Siang itu aku bertemu dengan orang-orang baru. Beberapa rekan
kerja yang seiring bergulirnya waktu teranggap sebagai keluarga. Empat orang, dua
pasang suami istri.
Dari sepasang yang baru saja menikah, sangat bisa kutangkap menit-menit
kehidupan yang mereka rayakan dari sorot matanya. Layaknya manusia yang baru
saja mengalami peristiwa bahagia yang luar biasa, semua terasa mudah dan
menyenangkan.
Adalah seorang wanita dan suaminya yang membuat pikiranku sedikit terbata. Hanya dengan menghabiskan beberapa jam bersama, aku bisa menyebutkan begitu banyak kehangatan.

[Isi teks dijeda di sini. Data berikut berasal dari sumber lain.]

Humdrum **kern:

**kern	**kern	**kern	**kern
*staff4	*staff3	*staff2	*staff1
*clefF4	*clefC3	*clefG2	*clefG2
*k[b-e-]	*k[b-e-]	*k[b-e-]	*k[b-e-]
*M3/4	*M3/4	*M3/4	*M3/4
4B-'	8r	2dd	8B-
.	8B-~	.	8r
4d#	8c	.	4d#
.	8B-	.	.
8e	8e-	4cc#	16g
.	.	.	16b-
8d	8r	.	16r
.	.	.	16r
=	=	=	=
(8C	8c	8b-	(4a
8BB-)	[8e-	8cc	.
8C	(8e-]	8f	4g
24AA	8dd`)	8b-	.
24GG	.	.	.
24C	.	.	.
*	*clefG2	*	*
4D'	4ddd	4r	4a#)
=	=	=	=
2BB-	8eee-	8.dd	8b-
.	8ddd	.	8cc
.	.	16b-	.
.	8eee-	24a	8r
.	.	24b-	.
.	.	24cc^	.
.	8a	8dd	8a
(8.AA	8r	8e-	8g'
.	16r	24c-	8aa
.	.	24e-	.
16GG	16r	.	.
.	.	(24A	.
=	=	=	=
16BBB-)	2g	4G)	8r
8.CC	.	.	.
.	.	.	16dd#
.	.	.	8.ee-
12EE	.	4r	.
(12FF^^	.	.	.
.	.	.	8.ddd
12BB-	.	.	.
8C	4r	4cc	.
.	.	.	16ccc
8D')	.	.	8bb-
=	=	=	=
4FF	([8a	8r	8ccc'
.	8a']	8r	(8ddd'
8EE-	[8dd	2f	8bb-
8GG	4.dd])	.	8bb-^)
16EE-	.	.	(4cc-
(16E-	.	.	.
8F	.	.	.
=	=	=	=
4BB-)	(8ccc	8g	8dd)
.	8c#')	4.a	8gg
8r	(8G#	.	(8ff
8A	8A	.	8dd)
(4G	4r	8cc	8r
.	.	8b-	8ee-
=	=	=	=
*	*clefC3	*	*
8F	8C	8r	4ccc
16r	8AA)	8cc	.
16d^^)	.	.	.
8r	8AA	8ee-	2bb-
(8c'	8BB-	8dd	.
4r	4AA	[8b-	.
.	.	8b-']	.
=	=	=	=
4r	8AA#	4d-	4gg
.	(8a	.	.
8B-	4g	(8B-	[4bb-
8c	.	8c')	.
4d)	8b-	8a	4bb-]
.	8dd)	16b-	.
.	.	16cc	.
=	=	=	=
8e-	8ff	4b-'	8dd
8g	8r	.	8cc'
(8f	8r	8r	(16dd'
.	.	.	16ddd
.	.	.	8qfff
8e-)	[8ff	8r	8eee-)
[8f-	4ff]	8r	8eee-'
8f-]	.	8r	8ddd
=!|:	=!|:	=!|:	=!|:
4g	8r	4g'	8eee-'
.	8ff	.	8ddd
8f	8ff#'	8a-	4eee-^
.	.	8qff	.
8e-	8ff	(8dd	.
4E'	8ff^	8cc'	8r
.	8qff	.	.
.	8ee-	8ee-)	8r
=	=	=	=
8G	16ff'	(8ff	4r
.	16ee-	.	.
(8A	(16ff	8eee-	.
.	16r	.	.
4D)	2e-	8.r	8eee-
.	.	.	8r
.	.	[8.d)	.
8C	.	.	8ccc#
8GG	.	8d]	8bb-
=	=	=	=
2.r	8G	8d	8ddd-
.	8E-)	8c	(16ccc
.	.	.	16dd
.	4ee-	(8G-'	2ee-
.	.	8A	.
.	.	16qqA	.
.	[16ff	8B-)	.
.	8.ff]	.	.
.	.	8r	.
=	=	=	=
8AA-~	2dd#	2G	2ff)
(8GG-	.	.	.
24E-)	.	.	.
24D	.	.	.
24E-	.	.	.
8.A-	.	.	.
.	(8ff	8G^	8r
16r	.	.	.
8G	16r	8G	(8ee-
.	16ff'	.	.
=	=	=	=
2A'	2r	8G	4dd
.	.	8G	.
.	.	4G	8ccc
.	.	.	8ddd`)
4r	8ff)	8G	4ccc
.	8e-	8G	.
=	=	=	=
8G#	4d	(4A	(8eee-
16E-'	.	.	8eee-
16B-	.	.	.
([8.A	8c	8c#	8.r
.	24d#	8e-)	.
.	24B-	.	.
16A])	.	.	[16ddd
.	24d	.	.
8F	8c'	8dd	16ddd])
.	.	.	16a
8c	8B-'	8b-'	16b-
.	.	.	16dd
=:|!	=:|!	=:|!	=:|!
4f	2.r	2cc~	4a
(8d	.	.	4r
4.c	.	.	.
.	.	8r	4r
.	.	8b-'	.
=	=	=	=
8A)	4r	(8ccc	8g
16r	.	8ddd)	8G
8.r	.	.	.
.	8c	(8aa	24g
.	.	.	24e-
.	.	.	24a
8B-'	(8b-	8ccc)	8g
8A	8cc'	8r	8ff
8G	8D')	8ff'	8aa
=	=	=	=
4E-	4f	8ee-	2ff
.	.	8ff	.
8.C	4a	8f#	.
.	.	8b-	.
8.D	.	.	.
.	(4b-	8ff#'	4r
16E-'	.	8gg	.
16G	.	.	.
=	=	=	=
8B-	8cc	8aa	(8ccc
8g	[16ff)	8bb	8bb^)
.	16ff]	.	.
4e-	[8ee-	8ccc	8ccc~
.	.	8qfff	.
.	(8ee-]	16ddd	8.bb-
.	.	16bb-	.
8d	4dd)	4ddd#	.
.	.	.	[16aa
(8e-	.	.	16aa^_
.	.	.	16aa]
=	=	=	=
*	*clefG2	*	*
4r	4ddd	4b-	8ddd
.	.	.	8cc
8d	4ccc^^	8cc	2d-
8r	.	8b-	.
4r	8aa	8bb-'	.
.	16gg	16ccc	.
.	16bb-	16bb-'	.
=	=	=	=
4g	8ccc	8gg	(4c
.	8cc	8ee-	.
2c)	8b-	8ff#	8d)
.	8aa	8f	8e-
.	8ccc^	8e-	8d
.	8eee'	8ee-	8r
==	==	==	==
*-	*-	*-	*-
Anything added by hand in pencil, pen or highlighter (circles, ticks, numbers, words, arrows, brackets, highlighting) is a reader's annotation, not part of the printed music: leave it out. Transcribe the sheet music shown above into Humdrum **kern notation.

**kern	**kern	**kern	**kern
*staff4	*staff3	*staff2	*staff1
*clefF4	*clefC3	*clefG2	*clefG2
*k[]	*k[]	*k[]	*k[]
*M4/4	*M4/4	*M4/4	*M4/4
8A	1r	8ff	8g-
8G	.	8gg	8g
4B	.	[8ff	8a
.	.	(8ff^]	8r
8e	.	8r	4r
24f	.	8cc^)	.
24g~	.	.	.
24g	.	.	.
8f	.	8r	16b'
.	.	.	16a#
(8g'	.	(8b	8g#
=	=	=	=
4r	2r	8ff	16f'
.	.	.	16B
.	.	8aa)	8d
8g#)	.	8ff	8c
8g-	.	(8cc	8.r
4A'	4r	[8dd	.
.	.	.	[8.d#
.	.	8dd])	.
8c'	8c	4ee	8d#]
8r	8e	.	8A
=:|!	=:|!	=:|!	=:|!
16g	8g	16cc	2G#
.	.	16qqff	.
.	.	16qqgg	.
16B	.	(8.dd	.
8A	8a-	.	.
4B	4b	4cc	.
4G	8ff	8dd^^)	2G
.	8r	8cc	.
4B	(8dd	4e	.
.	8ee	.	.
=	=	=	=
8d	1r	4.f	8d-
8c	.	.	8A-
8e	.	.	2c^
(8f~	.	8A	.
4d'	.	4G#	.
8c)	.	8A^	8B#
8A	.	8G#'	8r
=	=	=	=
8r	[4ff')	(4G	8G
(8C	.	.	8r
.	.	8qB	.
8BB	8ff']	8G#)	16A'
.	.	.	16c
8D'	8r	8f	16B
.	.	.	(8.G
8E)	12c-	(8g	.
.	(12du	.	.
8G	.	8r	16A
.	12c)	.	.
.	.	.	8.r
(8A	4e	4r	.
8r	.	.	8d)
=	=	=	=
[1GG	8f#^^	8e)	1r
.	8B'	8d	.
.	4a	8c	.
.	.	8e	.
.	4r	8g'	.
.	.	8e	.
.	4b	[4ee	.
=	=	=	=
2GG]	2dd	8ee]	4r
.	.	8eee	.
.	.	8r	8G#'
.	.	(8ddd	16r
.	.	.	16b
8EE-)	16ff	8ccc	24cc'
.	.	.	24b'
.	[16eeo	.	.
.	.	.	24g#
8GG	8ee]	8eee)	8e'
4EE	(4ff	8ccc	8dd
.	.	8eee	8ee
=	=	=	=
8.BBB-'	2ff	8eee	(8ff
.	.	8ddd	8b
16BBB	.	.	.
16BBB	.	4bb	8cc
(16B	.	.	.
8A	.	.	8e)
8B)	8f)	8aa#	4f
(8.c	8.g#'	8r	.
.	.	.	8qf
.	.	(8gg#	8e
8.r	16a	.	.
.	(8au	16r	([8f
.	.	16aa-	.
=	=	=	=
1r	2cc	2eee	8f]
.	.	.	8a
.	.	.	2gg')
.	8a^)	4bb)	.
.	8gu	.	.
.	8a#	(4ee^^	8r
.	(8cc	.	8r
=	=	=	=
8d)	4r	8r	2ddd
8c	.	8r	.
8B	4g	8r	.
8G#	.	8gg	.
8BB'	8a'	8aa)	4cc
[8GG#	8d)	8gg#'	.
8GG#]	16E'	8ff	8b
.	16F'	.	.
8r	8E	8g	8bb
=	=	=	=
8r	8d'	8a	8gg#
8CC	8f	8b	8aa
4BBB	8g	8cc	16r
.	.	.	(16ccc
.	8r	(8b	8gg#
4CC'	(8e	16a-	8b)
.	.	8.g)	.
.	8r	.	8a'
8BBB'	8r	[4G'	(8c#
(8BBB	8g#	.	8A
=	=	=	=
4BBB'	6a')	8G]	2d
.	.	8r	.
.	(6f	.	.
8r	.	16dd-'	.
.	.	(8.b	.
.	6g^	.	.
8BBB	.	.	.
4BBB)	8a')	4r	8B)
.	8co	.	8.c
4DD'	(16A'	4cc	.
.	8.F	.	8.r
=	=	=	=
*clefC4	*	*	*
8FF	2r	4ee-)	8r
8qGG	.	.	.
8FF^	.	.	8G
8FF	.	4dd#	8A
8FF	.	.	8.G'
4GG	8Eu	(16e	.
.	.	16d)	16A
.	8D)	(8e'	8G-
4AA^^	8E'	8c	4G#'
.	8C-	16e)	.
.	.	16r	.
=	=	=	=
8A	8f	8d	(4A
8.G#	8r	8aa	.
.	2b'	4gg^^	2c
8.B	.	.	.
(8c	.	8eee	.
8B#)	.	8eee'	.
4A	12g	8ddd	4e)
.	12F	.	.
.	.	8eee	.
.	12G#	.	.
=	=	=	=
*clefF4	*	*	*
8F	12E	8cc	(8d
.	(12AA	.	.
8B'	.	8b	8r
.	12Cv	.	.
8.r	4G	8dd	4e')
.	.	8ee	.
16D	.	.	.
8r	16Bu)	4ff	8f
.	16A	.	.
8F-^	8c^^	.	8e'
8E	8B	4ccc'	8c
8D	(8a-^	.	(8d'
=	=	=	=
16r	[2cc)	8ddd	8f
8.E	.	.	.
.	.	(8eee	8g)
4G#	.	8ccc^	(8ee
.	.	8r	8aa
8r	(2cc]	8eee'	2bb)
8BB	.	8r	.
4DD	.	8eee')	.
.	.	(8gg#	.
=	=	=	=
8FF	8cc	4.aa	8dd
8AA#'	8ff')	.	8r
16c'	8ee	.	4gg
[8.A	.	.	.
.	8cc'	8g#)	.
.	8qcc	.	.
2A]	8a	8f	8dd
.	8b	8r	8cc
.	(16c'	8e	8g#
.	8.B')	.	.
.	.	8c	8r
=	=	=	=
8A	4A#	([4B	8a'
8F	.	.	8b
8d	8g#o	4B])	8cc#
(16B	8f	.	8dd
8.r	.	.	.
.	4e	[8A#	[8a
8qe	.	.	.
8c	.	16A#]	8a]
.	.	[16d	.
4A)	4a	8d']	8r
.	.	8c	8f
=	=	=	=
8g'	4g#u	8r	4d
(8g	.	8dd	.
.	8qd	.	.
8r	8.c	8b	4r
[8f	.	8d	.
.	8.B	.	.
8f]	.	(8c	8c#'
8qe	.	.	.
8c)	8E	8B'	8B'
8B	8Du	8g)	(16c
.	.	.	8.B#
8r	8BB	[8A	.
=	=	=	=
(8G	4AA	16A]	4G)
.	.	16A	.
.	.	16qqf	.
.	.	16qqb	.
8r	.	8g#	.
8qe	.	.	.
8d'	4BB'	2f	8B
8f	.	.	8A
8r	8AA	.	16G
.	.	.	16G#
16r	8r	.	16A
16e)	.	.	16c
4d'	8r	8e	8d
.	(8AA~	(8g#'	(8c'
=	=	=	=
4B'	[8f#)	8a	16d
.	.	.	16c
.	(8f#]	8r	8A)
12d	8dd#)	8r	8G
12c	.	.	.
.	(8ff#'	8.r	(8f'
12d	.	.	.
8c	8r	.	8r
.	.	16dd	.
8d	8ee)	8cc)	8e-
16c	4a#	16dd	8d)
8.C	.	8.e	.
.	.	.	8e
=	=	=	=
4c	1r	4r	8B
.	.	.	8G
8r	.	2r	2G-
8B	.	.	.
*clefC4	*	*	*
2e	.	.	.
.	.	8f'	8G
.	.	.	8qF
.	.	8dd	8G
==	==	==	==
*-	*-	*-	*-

Sifat-sifat menjadi orang tua sepertinya lebih lekat dengannya dibandingkan aku. Kesimpulanku semakin bulat saat mengetahui begitu banyak kehilangan yang ia alami, termasuk kesempatan-kesempatan untuk menjadi seorang ibu. Namun dari semua kehilangan itu, satu hal yang aku tahu, harapan tidak masuk di dalamnya.
***
Lain hari hidupku bersilangan dengan seorang teman lama yang
bermulti peran menjadi seorang ibu dari anak istimewa. Sebuah peran yang
mengungkap identitasnya sebagai manusia dengan kesabaran seluas samudra dan
kekuatan melebihi dewa-dewa dalam mitologi negara Eropa tenggara. Hidupnya adalah medan peperangan; ia melawan hantaman ketakutan yang terus berusaha
menaklukan sisa-sisa harapan. Dan sejauh ini, ia menang.
***
Bayangan dari cermin milikku kini sedang bekerja. Menilai diri sendiri dan orang di sekitarnya. Setiap wanita adalah ibu terbaik bagi anak-anaknya. Namun rasa-rasanya, beberapa dari kami memang telah dipilih dengan sengaja.
Sepertinya Tuhan telah dan sedang meninggikan derajat mereka,
sebuah kesempatan untuk menjadi manusia yang lebih mulia. Jika percaya keabadian
setelah kematian, sungguh kurasa perjuangan mereka adalah sebaik-sebaiknya bekal untuk melampaui
fana.
Terakhir,
Hormat kusematkan setinggi-tingginya kepada wanita; manusia yang ribuan tahun hidup dalam stereotip kerapuhan, justru karena kekuatannya tidak pernah menuntut pengakuan.